Was bringt es darüber zu diskutieren, was "logisch" ist? "Computer spielen" ist total sinnlos, aber jeder benutzt es, ich sogar ausschließlich. Man spielt eigentlich Spiele.

Die Sprache wird überall anders wahrgenommen. Was für den einen im dt. Raum logisch ist, ist für den anderen unlogisch.


----------



## herrkeinname

Die Diskussion bleibt immer noch ohne richtige Entscheidung.


----------



## cyanista

Tut mir Leid, herrkeinname, aber das ist einer der vielen Fälle, wo keine eindeutige Antwort möglich ist. Ich nehme an, da dieses Phänomen noch relativ neu ist, hat sich der Gebrauch von einer einzigen Form noch nicht durchsetzen können.


----------



## FloVi

Frage:
Wenn "Ich spiele Computer." okay ist, müsste doch eigentlich auch "Ich arbeite Computer." in Ordnung sein. Immerhin sind das die beiden Hauptanwendungsgebiete, oder?


----------



## Whodunit

Henryk said:
			
		

> Ich habe noch nie ein Programm "gespielt".


 
Tut mir Leid, ich meinte Spiele, nicht Programme. 

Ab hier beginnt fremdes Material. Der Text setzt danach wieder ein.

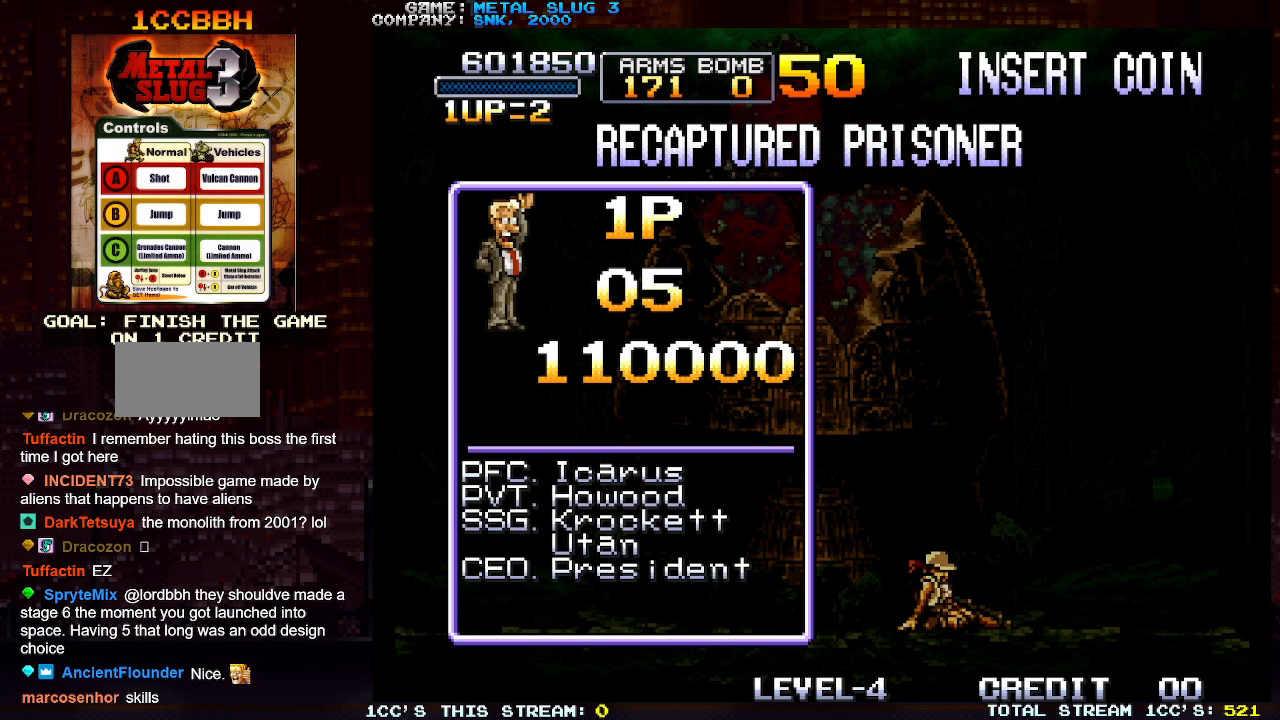
{"buttons": ["SQUARE"], "left_stick": "center", "events": []}
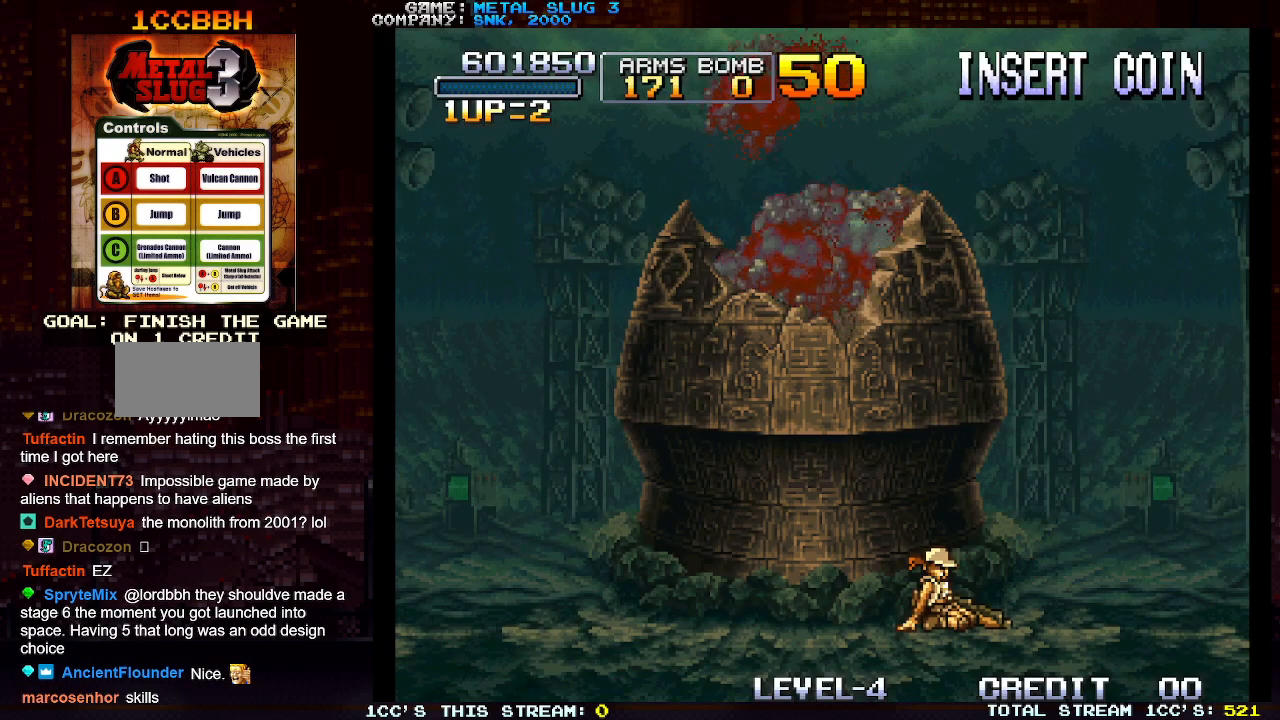
{"buttons": [], "left_stick": "center", "events": [[350, "SQUARE", "up"]]}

Viele Deutsche spielen GTA, Need for Speed etc.



> Was bringt es darüber zu diskutieren, was "logisch" ist? "Computer spielen" ist total sinnlos, aber jeder benutzt es, ich sogar ausschließlich. Man spielt eigentlich Spiele.


 
Das meinte ich ja. Ob es nun sinnlos oder nicht ist, kann ich mit Bestimmtheit nicht sagen. Man könnte sogar noch weiter gehen und auch Folgendes sagen:

Ich spiele auf dem Computer.
Ich spiele im Computer.

Auch hier kann man sagen, dass beide unlogisch sind: "auf" impliziert den Ort "oben drauf", "im" sagt mir, dass es um das Interieur des Computers geht. 



> Die Sprache wird überall anders wahrgenommen. Was für den einen im dt. Raum logisch ist, ist für den anderen unlogisch.


 
Dem stimme ich zu.


----------



## cyanista

FloVi said:
			
		

> Frage:
> Wenn "Ich spiele Computer." okay ist, müsste doch eigentlich auch "Ich arbeite Computer." in Ordnung sein. Immerhin sind das die beiden Hauptanwendungsgebiete, oder?


FloVi, das ist doch kein Argument. Man sollte nicht zwischen Anwendungsgebieten unterscheiden, sondern zwischen Verben. Spielen kann Akkusativ nehmen, was schon mehrmals erwähnt wurde. Arbeiten ist dagegen ein intransitives Verb, was die Anwendung von Akkusativ unmöglich macht.


----------



## Whodunit

cyanista said:
			
		

> FloVi, das ist doch kein Argument.


 
Ein Argument dafür, dass "Computer spielen" funktioniert liefert der Ausdruck "Ball spielen". 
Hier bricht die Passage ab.